Speedup (left) and parallel efficiency (right) of Parareal over the serial numerical fine propagator on a CPU. Because the PINN-GPU coarse propagator is faster, it reduces the serial bottleneck of Parareal and allows for better speedup and parallel efficiency.

5 Discussion

Parareal is a parallel-in-time method that iterates between a cheap coarse and a parallel expensive fine integrator. To maintain causality, the coarse propagator needs to run in serial and therefore reflects a bottleneck that limits achievable speedup. Mostly, coarse propagators are similar to fine propagators and build using numerical methods but with lower order, lower resolution or, in some cases, models of reduced complexity. We investigate the use of a physics-informed neural network (PINN) instead. The PINN is shown to be slightly more accurate than a numerical coarse propagator but a factor of three faster. Using it does not affect convergence speed of Parareal but greatly reduces the serial bottleneck from the coarse propagator.

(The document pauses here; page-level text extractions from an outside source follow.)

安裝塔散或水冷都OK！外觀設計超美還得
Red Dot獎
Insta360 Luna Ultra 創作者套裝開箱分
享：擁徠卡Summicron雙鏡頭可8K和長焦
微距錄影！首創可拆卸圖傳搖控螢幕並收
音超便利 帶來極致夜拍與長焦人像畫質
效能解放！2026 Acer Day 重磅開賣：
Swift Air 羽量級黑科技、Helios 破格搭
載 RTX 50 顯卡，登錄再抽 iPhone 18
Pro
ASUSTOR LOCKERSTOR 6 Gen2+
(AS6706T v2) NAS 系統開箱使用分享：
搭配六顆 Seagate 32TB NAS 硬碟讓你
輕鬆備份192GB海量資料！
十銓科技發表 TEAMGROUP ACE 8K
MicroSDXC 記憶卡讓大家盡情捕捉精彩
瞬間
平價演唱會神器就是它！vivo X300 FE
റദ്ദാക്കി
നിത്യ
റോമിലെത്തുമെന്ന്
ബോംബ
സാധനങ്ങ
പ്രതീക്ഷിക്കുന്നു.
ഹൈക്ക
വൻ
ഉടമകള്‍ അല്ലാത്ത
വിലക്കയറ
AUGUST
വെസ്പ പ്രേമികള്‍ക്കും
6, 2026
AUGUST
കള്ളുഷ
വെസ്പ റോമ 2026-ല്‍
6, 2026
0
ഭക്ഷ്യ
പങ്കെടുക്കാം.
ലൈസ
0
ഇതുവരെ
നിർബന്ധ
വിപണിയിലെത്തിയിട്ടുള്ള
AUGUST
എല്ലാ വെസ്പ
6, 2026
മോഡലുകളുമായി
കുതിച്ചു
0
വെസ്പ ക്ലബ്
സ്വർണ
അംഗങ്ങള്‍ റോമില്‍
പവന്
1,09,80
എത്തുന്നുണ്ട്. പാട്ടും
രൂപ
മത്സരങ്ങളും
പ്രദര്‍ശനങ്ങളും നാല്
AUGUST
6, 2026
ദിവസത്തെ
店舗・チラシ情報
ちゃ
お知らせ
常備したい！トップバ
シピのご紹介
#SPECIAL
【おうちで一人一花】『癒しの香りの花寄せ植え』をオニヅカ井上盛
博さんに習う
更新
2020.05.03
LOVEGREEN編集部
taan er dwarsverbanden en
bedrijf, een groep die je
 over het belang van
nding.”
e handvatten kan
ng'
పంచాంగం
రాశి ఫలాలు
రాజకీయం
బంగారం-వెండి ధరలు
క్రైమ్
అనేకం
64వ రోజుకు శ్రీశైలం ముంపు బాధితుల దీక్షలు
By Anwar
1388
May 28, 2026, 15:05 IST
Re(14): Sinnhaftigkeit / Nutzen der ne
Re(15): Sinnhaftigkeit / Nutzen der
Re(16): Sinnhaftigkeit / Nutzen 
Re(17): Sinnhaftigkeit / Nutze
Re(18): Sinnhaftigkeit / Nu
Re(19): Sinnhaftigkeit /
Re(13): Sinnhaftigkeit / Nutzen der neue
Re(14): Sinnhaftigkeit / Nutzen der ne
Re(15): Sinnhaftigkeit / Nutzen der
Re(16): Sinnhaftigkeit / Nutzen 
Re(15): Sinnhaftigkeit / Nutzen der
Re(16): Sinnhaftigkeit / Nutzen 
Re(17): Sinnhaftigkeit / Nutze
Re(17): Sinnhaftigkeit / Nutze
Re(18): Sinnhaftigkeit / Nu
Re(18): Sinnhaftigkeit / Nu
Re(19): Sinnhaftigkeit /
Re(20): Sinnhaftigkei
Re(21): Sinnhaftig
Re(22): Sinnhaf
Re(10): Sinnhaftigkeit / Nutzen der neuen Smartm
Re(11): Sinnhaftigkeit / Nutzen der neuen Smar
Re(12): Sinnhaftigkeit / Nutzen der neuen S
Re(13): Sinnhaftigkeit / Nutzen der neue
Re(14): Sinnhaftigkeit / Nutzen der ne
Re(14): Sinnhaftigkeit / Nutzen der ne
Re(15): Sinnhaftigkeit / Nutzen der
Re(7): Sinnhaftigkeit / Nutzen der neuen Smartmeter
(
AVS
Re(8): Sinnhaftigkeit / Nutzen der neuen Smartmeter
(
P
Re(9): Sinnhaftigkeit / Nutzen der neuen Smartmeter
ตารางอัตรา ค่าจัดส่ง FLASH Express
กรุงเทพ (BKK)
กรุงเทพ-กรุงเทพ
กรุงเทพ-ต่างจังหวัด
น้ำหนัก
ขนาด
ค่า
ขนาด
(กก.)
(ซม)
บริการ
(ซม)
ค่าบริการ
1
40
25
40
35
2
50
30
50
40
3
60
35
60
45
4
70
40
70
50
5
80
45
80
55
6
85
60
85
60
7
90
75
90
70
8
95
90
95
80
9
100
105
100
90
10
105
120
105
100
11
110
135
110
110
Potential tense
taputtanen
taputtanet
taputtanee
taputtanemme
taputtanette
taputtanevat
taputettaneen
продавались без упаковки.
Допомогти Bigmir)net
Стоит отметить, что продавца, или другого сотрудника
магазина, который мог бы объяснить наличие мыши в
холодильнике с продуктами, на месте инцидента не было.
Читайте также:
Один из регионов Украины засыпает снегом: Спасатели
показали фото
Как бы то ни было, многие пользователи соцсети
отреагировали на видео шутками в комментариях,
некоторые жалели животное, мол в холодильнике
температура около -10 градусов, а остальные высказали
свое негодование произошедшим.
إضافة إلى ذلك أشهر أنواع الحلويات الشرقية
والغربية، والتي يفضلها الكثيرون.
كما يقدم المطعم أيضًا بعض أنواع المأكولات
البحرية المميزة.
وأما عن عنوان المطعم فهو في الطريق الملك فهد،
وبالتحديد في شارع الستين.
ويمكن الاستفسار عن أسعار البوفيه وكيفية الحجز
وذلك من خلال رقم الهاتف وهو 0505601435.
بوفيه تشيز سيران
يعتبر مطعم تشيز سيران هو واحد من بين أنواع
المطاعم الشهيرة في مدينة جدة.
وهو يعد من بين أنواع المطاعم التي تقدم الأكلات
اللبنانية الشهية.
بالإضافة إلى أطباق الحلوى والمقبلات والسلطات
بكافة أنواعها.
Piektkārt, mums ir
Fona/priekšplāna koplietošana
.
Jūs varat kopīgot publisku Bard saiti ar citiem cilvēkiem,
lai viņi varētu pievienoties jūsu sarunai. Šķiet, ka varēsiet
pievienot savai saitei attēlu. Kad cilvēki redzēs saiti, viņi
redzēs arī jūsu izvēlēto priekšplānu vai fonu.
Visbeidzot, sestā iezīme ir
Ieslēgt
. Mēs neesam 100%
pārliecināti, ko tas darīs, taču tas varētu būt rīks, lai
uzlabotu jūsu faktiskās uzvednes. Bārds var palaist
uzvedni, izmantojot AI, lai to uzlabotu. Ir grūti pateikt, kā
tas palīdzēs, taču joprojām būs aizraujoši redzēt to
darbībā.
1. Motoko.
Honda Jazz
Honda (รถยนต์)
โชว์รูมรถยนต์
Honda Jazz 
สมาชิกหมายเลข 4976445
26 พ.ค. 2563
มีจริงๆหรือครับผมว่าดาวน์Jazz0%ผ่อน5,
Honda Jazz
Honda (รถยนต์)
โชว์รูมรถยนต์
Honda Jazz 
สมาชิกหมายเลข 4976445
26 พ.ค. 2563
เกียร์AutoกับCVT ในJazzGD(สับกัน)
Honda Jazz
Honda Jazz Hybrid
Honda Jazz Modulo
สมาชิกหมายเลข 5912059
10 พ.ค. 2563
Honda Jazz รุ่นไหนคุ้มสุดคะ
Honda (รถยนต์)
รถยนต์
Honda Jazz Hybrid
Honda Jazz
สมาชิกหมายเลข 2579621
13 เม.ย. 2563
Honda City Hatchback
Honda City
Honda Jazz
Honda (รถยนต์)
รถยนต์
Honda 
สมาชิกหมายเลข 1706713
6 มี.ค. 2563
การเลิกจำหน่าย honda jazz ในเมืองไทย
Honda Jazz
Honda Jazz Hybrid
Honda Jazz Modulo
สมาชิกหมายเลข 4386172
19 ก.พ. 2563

We show that, on a single node with one GPU, a combination of a numerical fine propagator run on a CPU with a PINN coarse propagator run on a GPU provides more than twice the speedup than vanilla Parareal using a numerical coarse propagator run on the CPU. Also, we demonstrate that moving both fine and coarse propagator to the GPU is slower than moving just the PINN coarse method to the GPU and keeping the numerical fine method on the CPU. The reason is that unless the resolution of the fine propagator is extremely high, its low computational intensity means there is little gain from computing on a GPU and so overheads from data movement are dominant. By contrast, evaluating PINNs is well suited for GPU computation. Our results demonstrate that using PINNs to build coarse level models for parallel-in-time methods is a promising approach to reduce the serial bottleneck imposed by causality. They also suggest that parallel-in-time methods featuring a combination of numerical algorithms and neural networks might be useful to better utilize heterogeneous systems.